Download Reduced extension temperatures required for PCR amplification of

 1996 Oxford University Press
1574–1575 Nucleic Acids Research, 1996, Vol. 24, No. 8
Reduced extension temperatures required for PCR
amplification of extremely A+T-rich DNA
Xin-zhuan Su, Yimin Wu, C. David Sifri and Thomas E. Wellems*
Laboratory of Parasitic Diseases, National Institute of Allergy and Infectious Disease, National Institutes of Health,
Bethesda, MD 20892-0425, USA
Received February 14, 1996; Accepted March 4, 1996
A typical PCR cycle includes an extension step at 72C after
denaturation of double-stranded DNA and annealing of oligonucleotide primers. At this temperature the thermostable polymerase replicates the DNA at an optimal rate that depends on the
buffer and nature of the DNA template (1). Although the sizes of
the fragments that can be amplified have been generally limited
to <5 kb (2), recent reports have shown that a blend of two
polymerases (Taq + Pfu) allows replication and amplification of
much larger fragments, including a 42 kb sequence from the
bacteriophage λ genome (long PCR) (3,4). This ability to amplify
genomic DNA in vitro is of particular importance to studies of
Plasmodium falciparum, as large DNA fragments from this
malaria parasite are generally unstable in Escherichia coli (5). A
common finding with P.falciparum DNA, however, is that even
small fragments (<2 kb) can be difficult or impossible to amplify
under standard reaction conditions. Sequences that are refractory
to amplification often occur in the flanking regions of genes,
where the A+T- content can exceed 90% (6,7). Here we show that
reduction of the PCR extension temperature from 72 to 60C
allows amplification of this refractory A+T- rich DNA (>5 kb).
Figure 1a shows the effect of extension temperature on the PCR
products from four plasmid clones that contain A+T-rich
P.falciparum inserts of 1–2 kb (3F3, 6F9, 3E7, 7A6). PCR
amplification of each of the inserts was successful using an
extension temperature of 60, but not 65 or 72C. DNA sequences
were determined for three of the four inserts, and all were found
to have regions of ∼90% A+T-content extending for several
hundred bp. By comparison, the P.falciparum pfhsp86 coding
region, which supports PCR extension at 70C (8), has an
average A+T-content of 70% with only a single 100 bp region that
approaches 80%. We calculated the effect of these different A+T
contents on the melting temperatures (Tm) of the DNA sequences.
++++
**Problem:** Rewrite the passage of the PCR text from "Figure 1a shows" up to and including "the DNA sequences.", putting "plasmid constructs" in place of "plasmid clones". The material below has no connection to the PCR text above.

[Saved data entries]
++++
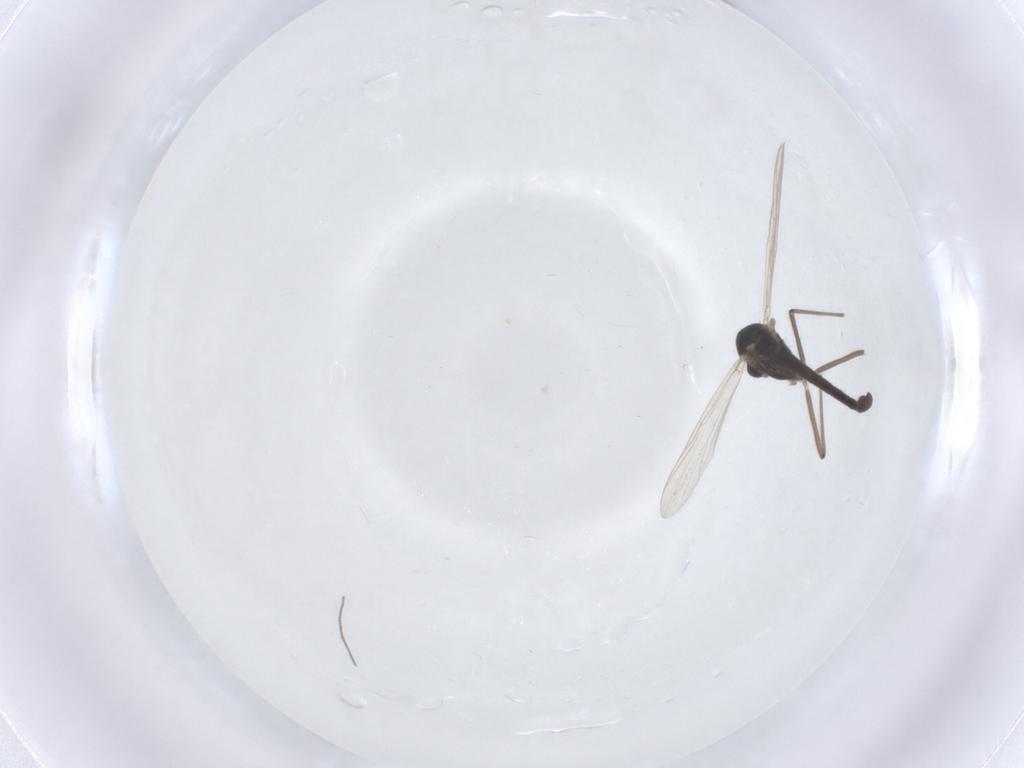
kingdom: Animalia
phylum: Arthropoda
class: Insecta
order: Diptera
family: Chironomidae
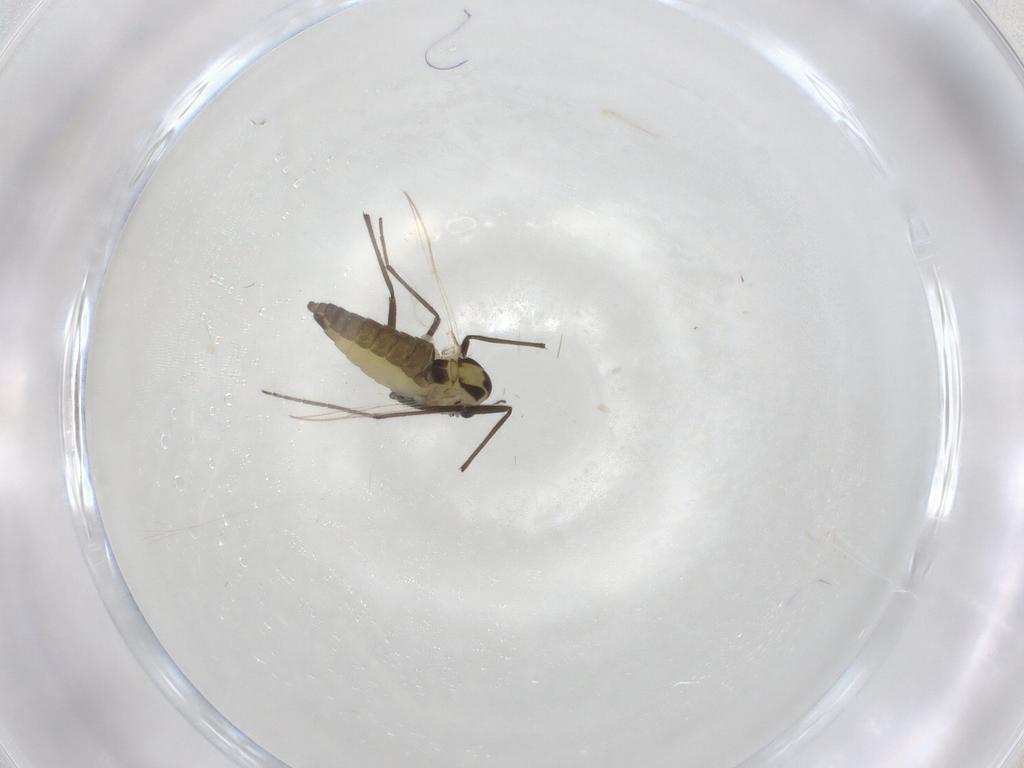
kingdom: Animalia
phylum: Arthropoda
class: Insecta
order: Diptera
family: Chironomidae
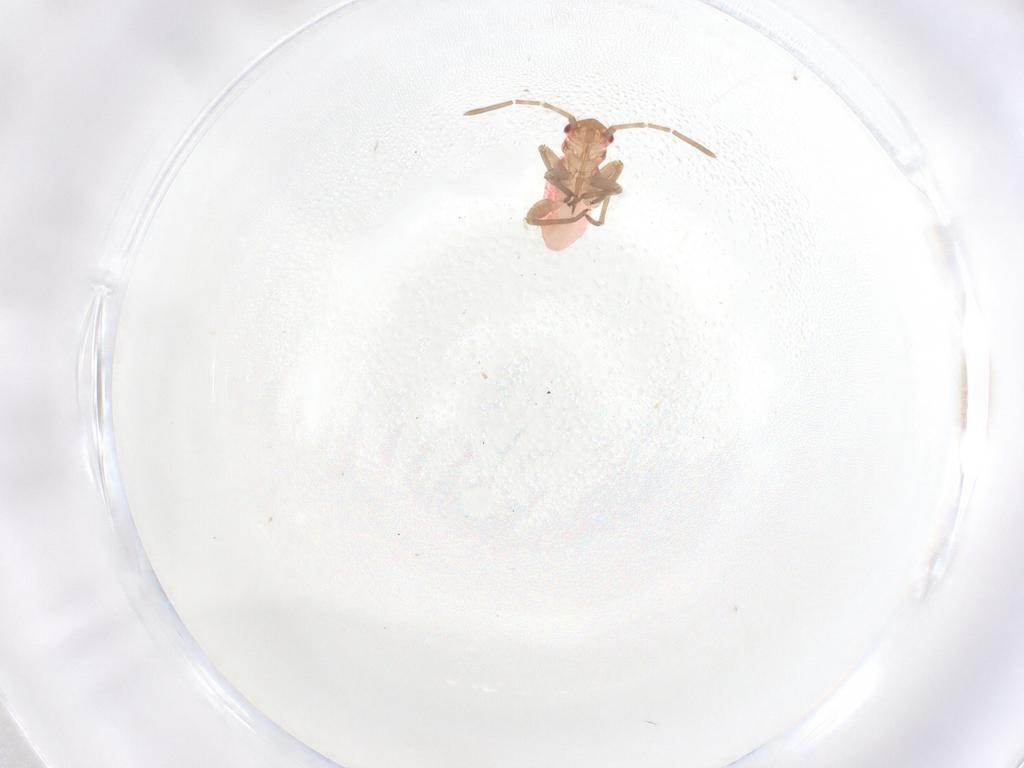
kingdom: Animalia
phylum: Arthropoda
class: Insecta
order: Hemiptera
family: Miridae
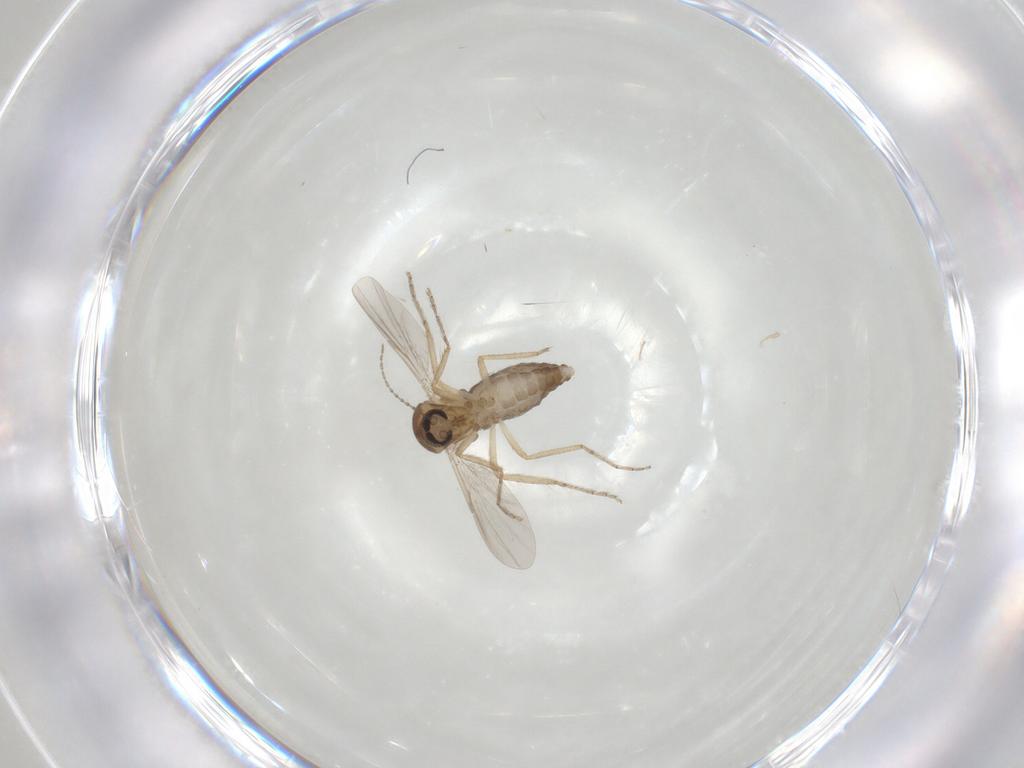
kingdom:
++++
**Reply:**
Figure 1a shows the effect of extension temperature on the PCR
products from four plasmid constructs that contain A+T-rich
P.falciparum inserts of 1–2 kb (3F3, 6F9, 3E7, 7A6). PCR
amplification of each of the inserts was successful using an
extension temperature of 60, but not 65 or 72C. DNA sequences
were determined for three of the four inserts, and all were found
to have regions of ∼90% A+T-content extending for several
hundred bp. By comparison, the P.falciparum pfhsp86 coding
region, which supports PCR extension at 70C (8), has an
average A+T-content of 70% with only a single 100 bp region that
approaches 80%. We calculated the effect of these different A+T
contents on the melting temperatures (Tm) of the DNA sequences.